I was originally going to make this a longer question, but I feel like the shorter I make it, the better you'll understand what I mean.
The MVC architectural pattern has 3 dependencies. The View depends on the model. The Controller depends on the View and Model. The Model is independent.
The Layers architectural pattern defines N - 1 dependencies, where N is the number of Layers.
Given three Layers: Model, View, and Controller, there are only 2 dependencies, as opposed to 3 with traditional MVC. The structure looks like this:
View ---> Controller ---> Model
[View depends on Controller, Controller depends on Model]
It seems to me that this style accomplishes the same goals and produces looser coupling. Why isn't this style more common? Does it truly accomplish the same goals?
Edit: Not ASP.NET MVC, just the pattern.
With regard to griegs's post:
- As far as mocking, Layers still allows you to use the Command Processor pattern to simulate button clicks, as well as any other range of events.
- UI changes are still very easy, perhaps even easier. In MVC, the Controller and View tend to mesh together. Layers creates a strict separation. Both Layers are black boxes, free to vary independently in implementation.

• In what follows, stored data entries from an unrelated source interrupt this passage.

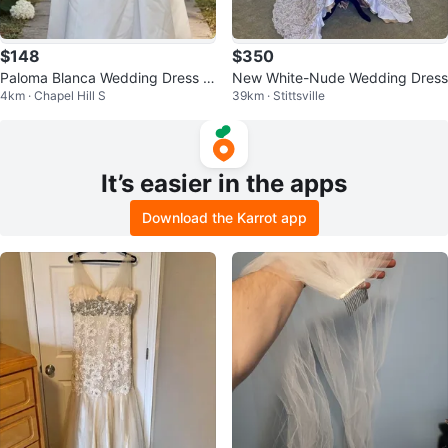
$148
$350
Paloma Blanca Wedding Dress Si
New White-Nude Wedding Dress
4km · Chapel Hill S
39km · Stittsville
ze 8
It’s easier in the apps
Download the Karrot app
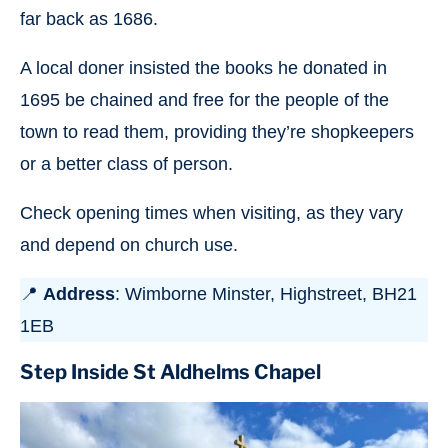
far back as 1686.
A local doner insisted the books he donated in
1695 be chained and free for the people of the
town to read them, providing they’re shopkeepers
or a better class of person.
Check opening times when visiting, as they vary
and depend on church use.
📍
Address
: Wimborne Minster, Highstreet, BH21
1EB
Step Inside St Aldhelms Chapel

- The Controller has 0 dependencies on the View. The View can be written, and time can still be saved with loose coupling.

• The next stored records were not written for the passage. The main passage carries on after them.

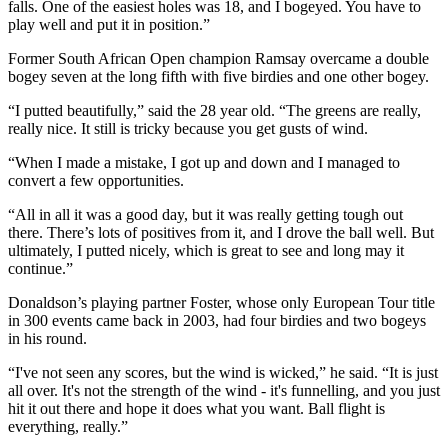
falls. One of the easiest holes was 18, and I bogeyed. You have to
play well and put it in position.”
Former South African Open champion Ramsay overcame a double
bogey seven at the long fifth with five birdies and one other bogey.
“I putted beautifully,” said the 28 year old. “The greens are really,
really nice. It still is tricky because you get gusts of wind.
“When I made a mistake, I got up and down and I managed to
convert a few opportunities.
“All in all it was a good day, but it was really getting tough out
there. There’s lots of positives from it, and I drove the ball well. But
ultimately, I putted nicely, which is great to see and long may it
continue.”
Donaldson’s playing partner Foster, whose only European Tour title
in 300 events came back in 2003, had four birdies and two bogeys
in his round.
“I've not seen any scores, but the wind is wicked,” he said. “It is just
all over. It's not the strength of the wind - it's funnelling, and you just
hit it out there and hope it does what you want. Ball flight is
everything, really.”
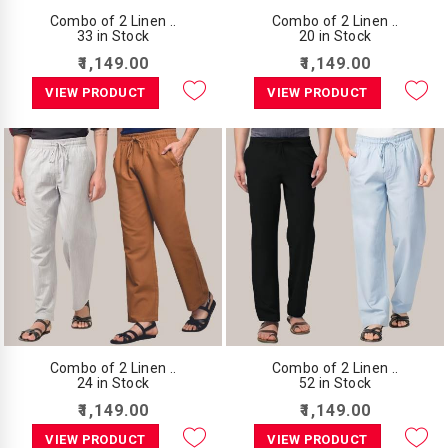
Combo of 2 Linen ..
Combo of 2 Linen ..
33 in Stock
20 in Stock
₹1,149.00
₹1,149.00
VIEW PRODUCT
VIEW PRODUCT
Combo of 2 Linen ..
Combo of 2 Linen ..
24 in Stock
52 in Stock
₹1,149.00
₹1,149.00
VIEW PRODUCT
VIEW PRODUCT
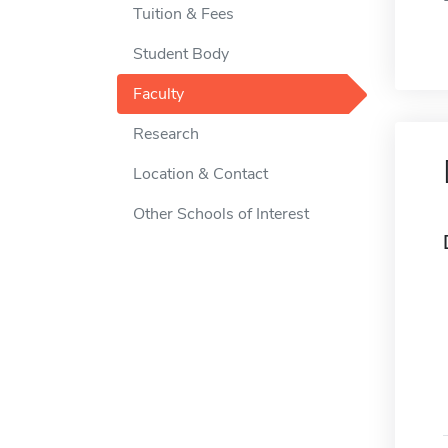
Tuition & Fees
Student Body
Faculty
Research
Location & Contact
Other Schools of Interest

I'd like to add some more things. First of all for my point of view is we use the model as container for the information we want to pass and show on the view. Usually the action method into the controller ends with return view("viewName",model).The view itself probabily will change its layour against the model :
on the view :
if(model.something==true) {
%>
somethign to show<%
}
At this poinf the definition of model is hard to find.
I can say (especially on enterprise conext) the are two "model"
one is the domain model/entity model or how you want to call it that wraps the data coming from the lower layers (database,etc) and the view-model who contain the information we wants to show plus any other information we need to hide/show portion of interface
The controller orchestrate the the views and is indipendent from the view but a bit dipendent from the model:
into the controller
pulic actionResult Index(){
....
if(model.BoolProperty==true){
return ("firstView);
}
else
{
return ("secondView");
}
}
I hope it makes sense
Because you decouple the interface from the controller making changes easier.
Also consider the scenario where you need to get started on a project but the artwork won't be ready for weeks or months. Do you wait or do you write all the code required for the pages and simply then wire up the view to the controller.
At least that's what we did and we saved months.
Also it made UI changes easier to cope with because there wasn't any code in our aspx pages that did anything.
Our tests were also better as we could mock up anything including button clicks etc.
And if you're talking about the asp.net-mvc framework, there is no code in the aspx files and no viewstate etc.